About this task: Below are the entries; transcribe them exactly and drop every picture.

====== Data for this exercise ======

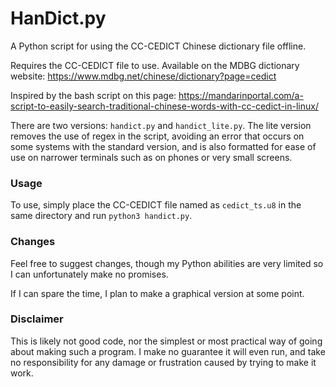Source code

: # HanDict.py
A Python script for using the CC-CEDICT Chinese dictionary file offline.

Requires the CC-CEDICT file to use. Available on the MDBG dictionary
website:
https://www.mdbg.net/chinese/dictionary?page=cedict

Inspired by the bash script on this page:
https://mandarinportal.com/a-script-to-easily-search-traditional-chinese-words-with-cc-cedict-in-linux/

There are two versions: `handict.py` and `handict_lite.py`. The lite version
removes the use of regex in the script, avoiding an error that occurs
on some systems with the standard version, and is also formatted for ease
of use on narrower terminals such as on phones or very small screens.

### Usage
To use, simply place the CC-CEDICT file named as `cedict_ts.u8` in the
same directory and run `python3 handict.py`.

### Changes
Feel free to suggest changes, though my Python abilities are very limited
so I can unfortunately make no promises.

If I can spare the time, I plan to make a graphical version at some point.

### Disclaimer
This is likely not good code, nor the simplest or most practical way of
going about making such a program. I make no guarantee it will even run,
and take no responsibility for any damage or frustration caused by trying
to make it work.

======

Your solution:
Source code

: # HanDict.py
A Python script for using the CC-CEDICT Chinese dictionary file offline.

Requires the CC-CEDICT file to use. Available on the MDBG dictionary
website:
https://www.mdbg.net/chinese/dictionary?page=cedict

Inspired by the bash script on this page:
https://mandarinportal.com/a-script-to-easily-search-traditional-chinese-words-with-cc-cedict-in-linux/

There are two versions: `handict.py` and `handict_lite.py`. The lite version
removes the use of regex in the script, avoiding an error that occurs
on some systems with the standard version, and is also formatted for ease
of use on narrower terminals such as on phones or very small screens.

### Usage
To use, simply place the CC-CEDICT file named as `cedict_ts.u8` in the
same directory and run `python3 handict.py`.

### Changes
Feel free to suggest changes, though my Python abilities are very limited
so I can unfortunately make no promises.

If I can spare the time, I plan to make a graphical version at some point.

### Disclaimer
This is likely not good code, nor the simplest or most practical way of
going about making such a program. I make no guarantee it will even run,
and take no responsibility for any damage or frustration caused by trying
to make it work.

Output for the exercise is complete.